For this scenario, let’s imagine that we store 500 GB per day of messages. We need to store these messages for 14 days. That’s about 7,000 GB of raw event messages. In Kafka and Pulsar, data is saved 3 times for redundancy. That takes our storage requirements up to 21,000 GB. For Kafka and Pulsar (without S3), the storage alone would cost $25,200 per year.
With Pulsar and S3, we don’t need to store 14 days on BookKeeper. We can just store one day in Pulsar and the other 13 days in S3 (the majority of the time you’re consuming data that’s minutes old). That means we need 1,500 GB of EBS (500 GBx3 replicas) and 6,500 GB in S3 (remember that S3 doesn’t directly charge for redundancy). That would cost $1,794 per year for EBS and $1,800 per year for S3, for a total of $3,594. This obviously doesn’t include the S3 request costs, but those should be about $50-$300 per year.
That’s an 85.7% difference in price between the two, with no loss of data availability. This is obviously an example. To help you estimate the cost differences, I created a Pulsar_Storage_Savings spreadsheet. Just input your data and it will give you the price differences.
For Cloud users, the archival storage of data in S3 is already factored into the budget. This could make the savings even higher.

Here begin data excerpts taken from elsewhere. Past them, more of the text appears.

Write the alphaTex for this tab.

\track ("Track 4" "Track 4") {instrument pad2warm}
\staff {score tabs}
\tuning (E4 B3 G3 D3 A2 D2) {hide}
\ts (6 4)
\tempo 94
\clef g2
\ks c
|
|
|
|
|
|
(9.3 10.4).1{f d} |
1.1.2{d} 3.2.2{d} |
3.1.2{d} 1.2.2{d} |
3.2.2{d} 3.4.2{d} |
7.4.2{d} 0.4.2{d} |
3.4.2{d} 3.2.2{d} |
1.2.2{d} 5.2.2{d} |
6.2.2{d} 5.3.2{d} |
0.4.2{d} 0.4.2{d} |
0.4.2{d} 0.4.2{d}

There are other, cheaper tiers of S3. These have lower SLAs, but even lower costs. You might be able to go even lower with these S3 tiers like Glacier. Prices for Glacier go all the way down to $0.004 compared to $0.023.
Given your use case and cluster needs, you may be able to optimize your costs further by choosing the right number of Pulsar Brokers versus BookKeeper Bookie nodes. Your EC2 costs are usually much higher than your storage costs.
By understanding the storage differences of Kafka and Pulsar, you can really optimize your storage spend. This gives you the flexibility to deliver what the business wants while still keeping your IT overhead down.
Thanks,
Jesse Anderson
Full disclosure: this post was supported by Streamlio. Streamlio provides a solution powered by Apache Pulsar and other open source technologies.